American aviator and painter

Aline "Pat" Rhonie Hofheimer Brooks (August 16, 1909 – January 7, 1963) was an American aviator. Rhonie had several firsts as a pilot and was one of the pioneering women aviation pilots in World War II. She became one of the first members of the Women's Auxiliary Ferrying Squadron (WAFS). Rhonie also drove an ambulance in France. Rhonie is also known for her aviation history mural which is now located at Vaughn College of Aeronautics and Technology.

==Biography==
Aline Rhonie was born as Aline Rhonie Hofheimer in York, Pennsylvania, on August 16, 1909. She was born into the notable Hofheimer family of York township. She moved from York to New Jersey at the age of three.
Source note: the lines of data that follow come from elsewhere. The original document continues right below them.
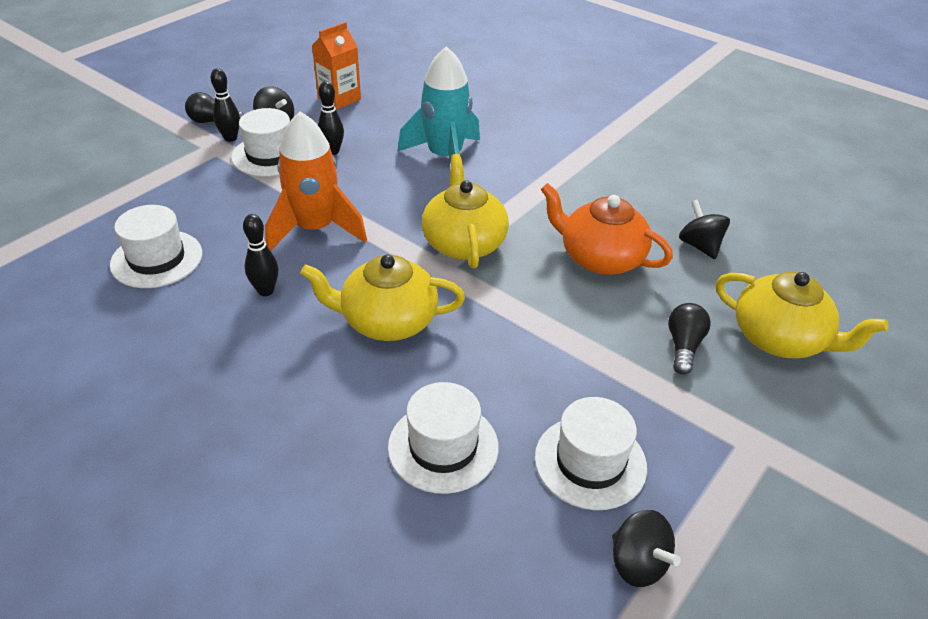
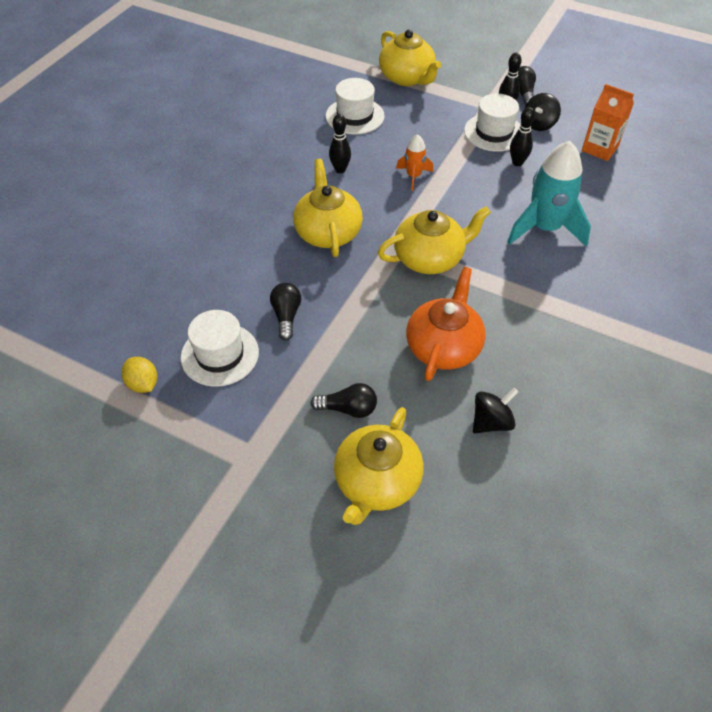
camera: 80 degrees right, 10 degrees up
(107, 198) = (407, 78): none -> yellow teapot
(315, 229) = (413, 176): orange rocket -> orange rocket, size x0.51
(443, 447) = (221, 279): white hat -> none
(531, 382) = (286, 316): none -> black light bulb
(638, 563) = (143, 384): black spinning top -> yellow lemon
Rhonie attended Dalton School in New York.

Rhonie married Richard Bamberger, a member of a wealthy New York family, when she was 17. She became interested in flying after helping two pilots who had crash-landed near her grandfather's golf course.
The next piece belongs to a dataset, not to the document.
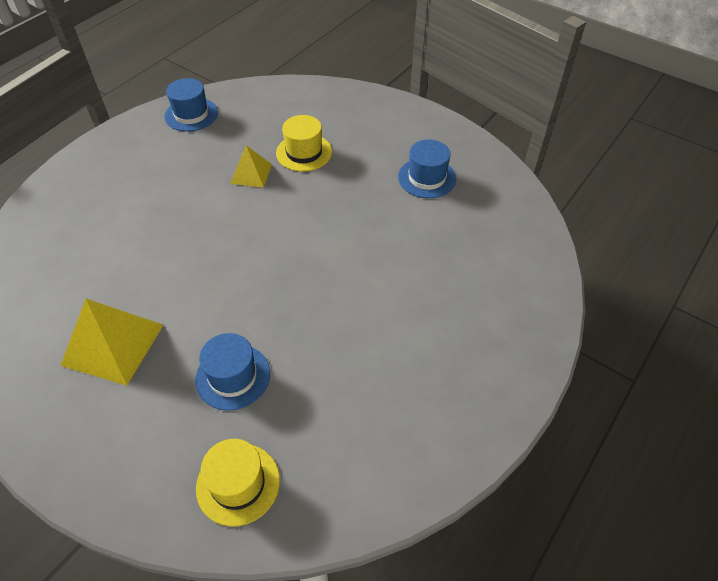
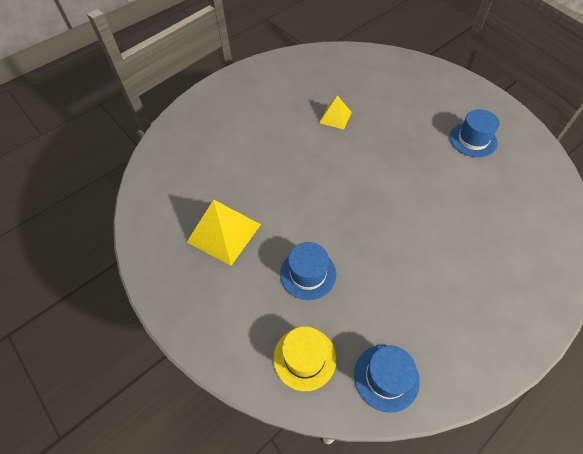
camera: 15 degrees right, 5 degrees up
(191, 114) = (295, 65): blue hat -> blue hat (386, 377)
(304, 152) = (377, 106): yellow hat -> none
She moved to Reno, Nevada, when she was 19. Aline Rhonie learned to fly at the age of 21. She started flying in a De Havilland Moth with a Gypsy engine. She received her transport license in 1931, and her English pilot's license in 1936. She was the first American to receive an Irish Commercial license in 1938.

Rhonie divorced Bamberger in December 1930 in Reno. After the divorce, she took her middle name, Rhonie, as her last name. A year later, she met a nephew of Lady Astor, Reginal Langhorne Brooks. Brooks was a Marine Corps aviator and was learning Morse code, which he shared with Rhonie. When they got married in 1933, they flew 17,000 miles in separate planes to their honeymoon, flying through various locations including the West Indies and Mexico. Rhonie was the first woman to fly solo from New York to Mexico City. Later, in 1937, Brooks divorced Rhonie.
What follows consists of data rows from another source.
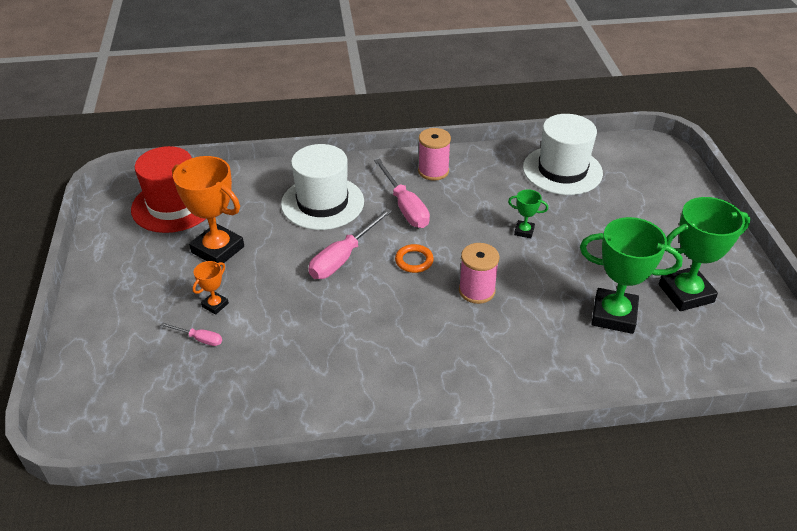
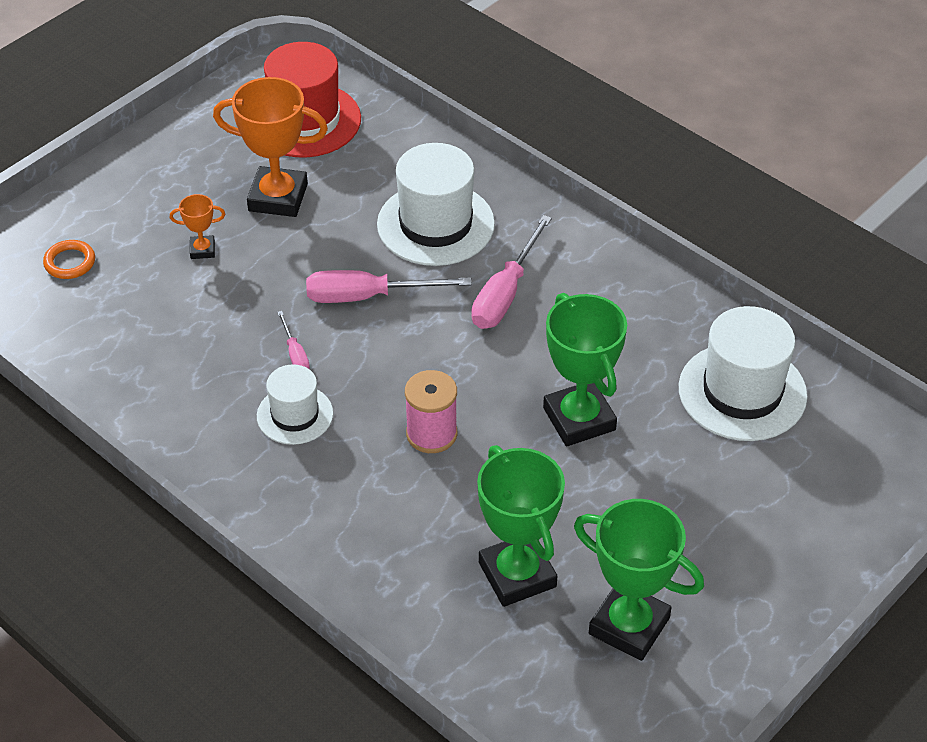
camera: 50 degrees right, 5 degrees up
(199, 339) = (150, 270): pink screwdriver -> pink screwdriver (295, 354)
(218, 249) = (278, 197): orange trophy -> orange trophy turned 75 degrees counterclockwise
(400, 339) = (295, 415): none -> white hat
(414, 261) = (424, 355): orange ring -> orange ring (70, 262)
(433, 171) = (598, 278): pink spool -> none
(524, 231) = (579, 419): green trophy -> green trophy, size x2.13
During World War II, she participated in the British war relief effort. She first applied to ferry planes from Britain to France, but since she wasn't British, was rejected. Instead, she started driving an ambulance in France. In 1940, she took leave to raise money to build canteens for Allied pilots working at the war's front lines. She had been made an American liaison officer for the Aero club in France. Rhonie was one of the nine original women who were part of the Women's Auxiliary Ferrying Squadron (WAFS).

After the war, Rhonie learned mural painting from the Mexican painter Diego Rivera. Rivera taught her how to paint in the fresco style. Her best known mural is a 126 ft, 1400 sqft fresco representing aviation history at a hangar in Roosevelt Field, Long Island, which has since been relocated to the Vaughn College of Aeronautics and Technology in Queens, New York. Rhonie did the research for the mural herself and she worked on it between 1934 and 1938. When Rhonie found out that the hangar at Roosevelt Field was going to be destroyed in 1960, she obtained the rights to the mural and convinced Italian fresco expert, Leonetto Tintori, to come to the U.S. to help relocate the mural. After the mural was taken down, she helped restore the panels and then added 25 more portraits.

She died on January 7, 1963, in Palm Beach, Florida, at the age of 53.

==Awards and honors==
Rhonie won several awards and recognitions, including membership of the French national association of the Croix de Guerre for her service in the French Red Cross, Médaille de la Reconnaissance française, and was made a Companion of the Ordre de la Libération. She was inducted into the New Jersey Aviation Hall of Fame in 2010. A collection of her papers was donated to the National Air and Space Museum of the Smithsonian Institution in 2014.